BD: How can the government be involved?
AI: I think there needs to be more policies around funding of schools, especially public schools. Giving them money for healthier foods and for hiring more teachers for PE and nutrition classes. It frustrates me that funding for education is one of the first thing’s we cut when trying to balance a budget. Policy makers need to recognize that these issues around food and exercise have long-term effects. Being unhealthy and overweight is not an individual problem because it has overwhelming, long-term, societal implications particularly with regards to healthcare costs. An investment in education for these topics, now, will help mitigate some of these long-term problems.
BD: Given the current issues going on in the world, what can we learn from your research?
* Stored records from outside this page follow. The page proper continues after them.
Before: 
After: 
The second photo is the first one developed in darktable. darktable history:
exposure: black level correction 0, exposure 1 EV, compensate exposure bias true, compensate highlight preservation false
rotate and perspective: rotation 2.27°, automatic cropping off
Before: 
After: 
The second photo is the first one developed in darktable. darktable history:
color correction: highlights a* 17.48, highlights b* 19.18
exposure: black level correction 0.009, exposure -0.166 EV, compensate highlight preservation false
AI: I think that the issues in the world have made the findings in my research even more important. We need to be aware of the fact that kids are being exposed to commercials for unhealthy foods. Since schools are closed, they are home and many watch more TV and their eating habits may have worsened. This pandemic has brought to light inequities in basic needs such as access to, availability of and affordability of healthy foods. I think it is time to step back and think more broadly about concrete strategies which can help facilitate healthier food and nutrition options for minorities.
BD: What’s next for the future of your research? Are there any last things you’d like to share with us?
AI: There are a couple of research questions that I am currently examining. One of my projects is on the exercise and nutrition habits of middle school aged kids in underprivileged areas. One area I am delving into is research on racial hierarchies, inequities, and access to food, education, and healthcare.
BD: We look forward to seeing what you’re working on!